Requirement - Return exactly the lines of the records below, starting at the line that contains "125 426 36.50" and ending at the line that contains "26 252 5.83", with both of those lines kept.

☆ ☆ ☆

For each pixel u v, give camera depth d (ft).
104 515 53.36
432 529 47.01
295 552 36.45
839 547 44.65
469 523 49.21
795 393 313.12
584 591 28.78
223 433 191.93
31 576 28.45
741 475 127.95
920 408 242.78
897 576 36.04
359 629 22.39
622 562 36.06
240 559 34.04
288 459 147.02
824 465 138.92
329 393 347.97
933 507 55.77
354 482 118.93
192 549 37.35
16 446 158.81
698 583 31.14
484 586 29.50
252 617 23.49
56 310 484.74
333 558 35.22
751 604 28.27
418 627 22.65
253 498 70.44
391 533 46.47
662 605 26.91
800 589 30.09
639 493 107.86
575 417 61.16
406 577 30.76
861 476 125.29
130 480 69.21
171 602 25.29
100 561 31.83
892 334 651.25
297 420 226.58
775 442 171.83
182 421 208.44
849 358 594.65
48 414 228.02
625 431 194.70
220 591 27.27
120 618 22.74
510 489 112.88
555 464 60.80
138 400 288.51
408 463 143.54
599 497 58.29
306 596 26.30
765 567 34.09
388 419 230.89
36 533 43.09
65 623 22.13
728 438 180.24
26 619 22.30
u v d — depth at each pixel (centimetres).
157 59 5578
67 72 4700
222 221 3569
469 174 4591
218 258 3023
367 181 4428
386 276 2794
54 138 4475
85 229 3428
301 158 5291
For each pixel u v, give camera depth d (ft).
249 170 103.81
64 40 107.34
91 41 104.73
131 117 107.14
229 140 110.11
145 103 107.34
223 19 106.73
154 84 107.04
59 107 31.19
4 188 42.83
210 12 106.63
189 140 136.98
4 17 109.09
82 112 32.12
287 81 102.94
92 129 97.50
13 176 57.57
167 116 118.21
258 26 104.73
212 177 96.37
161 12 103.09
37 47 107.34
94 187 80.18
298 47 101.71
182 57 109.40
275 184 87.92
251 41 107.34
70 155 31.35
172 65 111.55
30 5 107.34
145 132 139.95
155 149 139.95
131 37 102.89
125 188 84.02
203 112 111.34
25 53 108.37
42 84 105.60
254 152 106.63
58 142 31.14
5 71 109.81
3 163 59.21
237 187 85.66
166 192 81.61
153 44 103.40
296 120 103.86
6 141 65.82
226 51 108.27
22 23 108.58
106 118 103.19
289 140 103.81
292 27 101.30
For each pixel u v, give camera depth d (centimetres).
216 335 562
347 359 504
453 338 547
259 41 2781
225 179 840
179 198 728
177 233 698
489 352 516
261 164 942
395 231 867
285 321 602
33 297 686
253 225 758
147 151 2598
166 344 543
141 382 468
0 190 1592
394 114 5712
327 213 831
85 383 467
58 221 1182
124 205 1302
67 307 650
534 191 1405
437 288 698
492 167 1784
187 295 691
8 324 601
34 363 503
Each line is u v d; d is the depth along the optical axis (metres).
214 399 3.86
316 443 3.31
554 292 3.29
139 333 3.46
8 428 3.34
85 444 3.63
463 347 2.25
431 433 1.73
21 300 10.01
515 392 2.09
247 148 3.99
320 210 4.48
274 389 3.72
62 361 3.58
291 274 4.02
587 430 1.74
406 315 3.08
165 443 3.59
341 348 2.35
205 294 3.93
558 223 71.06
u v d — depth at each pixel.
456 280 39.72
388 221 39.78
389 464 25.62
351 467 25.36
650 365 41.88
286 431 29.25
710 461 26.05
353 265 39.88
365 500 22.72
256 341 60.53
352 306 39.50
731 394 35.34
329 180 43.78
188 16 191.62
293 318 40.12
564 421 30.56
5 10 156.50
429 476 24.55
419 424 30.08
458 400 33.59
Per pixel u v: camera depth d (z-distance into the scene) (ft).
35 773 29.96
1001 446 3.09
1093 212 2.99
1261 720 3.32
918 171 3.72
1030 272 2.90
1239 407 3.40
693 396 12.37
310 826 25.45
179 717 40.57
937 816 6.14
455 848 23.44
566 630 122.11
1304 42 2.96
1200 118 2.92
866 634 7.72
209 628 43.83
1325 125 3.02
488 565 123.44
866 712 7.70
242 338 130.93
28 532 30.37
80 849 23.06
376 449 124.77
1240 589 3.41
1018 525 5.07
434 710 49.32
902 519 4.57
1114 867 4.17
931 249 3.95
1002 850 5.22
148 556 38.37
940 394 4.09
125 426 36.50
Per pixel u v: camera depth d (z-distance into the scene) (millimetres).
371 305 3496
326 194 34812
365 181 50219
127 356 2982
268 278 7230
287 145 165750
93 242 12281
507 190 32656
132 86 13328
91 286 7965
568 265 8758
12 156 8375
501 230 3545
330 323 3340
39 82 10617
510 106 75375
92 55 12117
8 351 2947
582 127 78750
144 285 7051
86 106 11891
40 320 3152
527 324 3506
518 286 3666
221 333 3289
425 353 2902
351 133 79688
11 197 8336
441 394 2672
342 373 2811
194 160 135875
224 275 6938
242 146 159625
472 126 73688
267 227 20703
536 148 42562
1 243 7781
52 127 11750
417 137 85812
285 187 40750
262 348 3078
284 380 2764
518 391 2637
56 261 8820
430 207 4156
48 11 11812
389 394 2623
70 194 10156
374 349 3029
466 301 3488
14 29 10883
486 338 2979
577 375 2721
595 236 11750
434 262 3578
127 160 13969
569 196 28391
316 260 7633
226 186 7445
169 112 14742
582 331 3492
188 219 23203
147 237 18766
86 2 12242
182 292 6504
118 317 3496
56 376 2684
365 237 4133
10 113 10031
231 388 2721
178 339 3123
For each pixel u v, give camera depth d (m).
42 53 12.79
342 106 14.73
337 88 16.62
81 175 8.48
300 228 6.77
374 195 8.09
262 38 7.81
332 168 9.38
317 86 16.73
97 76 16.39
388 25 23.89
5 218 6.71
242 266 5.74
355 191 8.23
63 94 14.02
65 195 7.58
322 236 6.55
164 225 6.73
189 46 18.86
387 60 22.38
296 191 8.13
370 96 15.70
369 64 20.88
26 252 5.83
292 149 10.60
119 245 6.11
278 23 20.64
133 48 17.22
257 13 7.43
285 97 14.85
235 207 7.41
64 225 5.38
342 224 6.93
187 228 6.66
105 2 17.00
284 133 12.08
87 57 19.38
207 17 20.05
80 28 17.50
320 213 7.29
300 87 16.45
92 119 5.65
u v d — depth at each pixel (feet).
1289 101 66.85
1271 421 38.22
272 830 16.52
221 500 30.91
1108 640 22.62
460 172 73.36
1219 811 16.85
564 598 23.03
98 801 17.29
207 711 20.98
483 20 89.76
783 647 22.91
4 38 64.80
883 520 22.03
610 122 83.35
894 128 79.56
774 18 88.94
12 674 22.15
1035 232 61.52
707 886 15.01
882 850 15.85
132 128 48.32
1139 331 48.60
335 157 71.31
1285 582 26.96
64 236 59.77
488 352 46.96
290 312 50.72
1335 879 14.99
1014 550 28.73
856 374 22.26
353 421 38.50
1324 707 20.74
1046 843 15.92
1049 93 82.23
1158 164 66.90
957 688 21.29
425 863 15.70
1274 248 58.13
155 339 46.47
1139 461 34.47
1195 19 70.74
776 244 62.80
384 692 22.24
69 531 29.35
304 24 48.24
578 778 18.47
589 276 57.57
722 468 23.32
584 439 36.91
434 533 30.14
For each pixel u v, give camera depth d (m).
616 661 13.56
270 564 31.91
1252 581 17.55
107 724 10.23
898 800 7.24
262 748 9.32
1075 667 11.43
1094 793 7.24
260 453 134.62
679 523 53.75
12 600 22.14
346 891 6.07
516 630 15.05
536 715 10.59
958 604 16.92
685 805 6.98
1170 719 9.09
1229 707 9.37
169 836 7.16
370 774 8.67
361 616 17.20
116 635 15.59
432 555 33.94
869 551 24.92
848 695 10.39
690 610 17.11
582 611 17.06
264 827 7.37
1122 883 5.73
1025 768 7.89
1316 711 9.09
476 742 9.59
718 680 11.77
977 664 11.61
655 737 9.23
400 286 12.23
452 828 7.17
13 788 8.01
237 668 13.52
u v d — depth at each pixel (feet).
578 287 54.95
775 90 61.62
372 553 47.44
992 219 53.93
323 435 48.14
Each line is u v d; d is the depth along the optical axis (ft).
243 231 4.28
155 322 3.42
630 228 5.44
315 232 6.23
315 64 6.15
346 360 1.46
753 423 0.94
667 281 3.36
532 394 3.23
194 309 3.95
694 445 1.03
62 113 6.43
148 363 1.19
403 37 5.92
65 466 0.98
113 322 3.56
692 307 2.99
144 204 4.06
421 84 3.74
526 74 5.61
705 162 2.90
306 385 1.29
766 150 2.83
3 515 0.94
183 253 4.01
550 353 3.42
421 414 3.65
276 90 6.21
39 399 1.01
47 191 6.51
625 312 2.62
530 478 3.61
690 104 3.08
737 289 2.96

☆ ☆ ☆

Task solution -
125 426 36.50
Per pixel u v: camera depth d (z-distance into the scene) (millimetres).
371 305 3496
326 194 34812
365 181 50219
127 356 2982
268 278 7230
287 145 165750
93 242 12281
507 190 32656
132 86 13328
91 286 7965
568 265 8758
12 156 8375
501 230 3545
330 323 3340
39 82 10617
510 106 75375
92 55 12117
8 351 2947
582 127 78750
144 285 7051
86 106 11891
40 320 3152
527 324 3506
518 286 3666
221 333 3289
425 353 2902
351 133 79688
11 197 8336
441 394 2672
342 373 2811
194 160 135875
224 275 6938
242 146 159625
472 126 73688
267 227 20703
536 148 42562
1 243 7781
52 127 11750
417 137 85812
285 187 40750
262 348 3078
284 380 2764
518 391 2637
56 261 8820
430 207 4156
48 11 11812
389 394 2623
70 194 10156
374 349 3029
466 301 3488
14 29 10883
486 338 2979
577 375 2721
595 236 11750
434 262 3578
127 160 13969
569 196 28391
316 260 7633
226 186 7445
169 112 14742
582 331 3492
188 219 23203
147 237 18766
86 2 12242
182 292 6504
118 317 3496
56 376 2684
365 237 4133
10 113 10031
231 388 2721
178 339 3123
For each pixel u v, give camera depth d (m).
42 53 12.79
342 106 14.73
337 88 16.62
81 175 8.48
300 228 6.77
374 195 8.09
262 38 7.81
332 168 9.38
317 86 16.73
97 76 16.39
388 25 23.89
5 218 6.71
242 266 5.74
355 191 8.23
63 94 14.02
65 195 7.58
322 236 6.55
164 225 6.73
189 46 18.86
387 60 22.38
296 191 8.13
370 96 15.70
369 64 20.88
26 252 5.83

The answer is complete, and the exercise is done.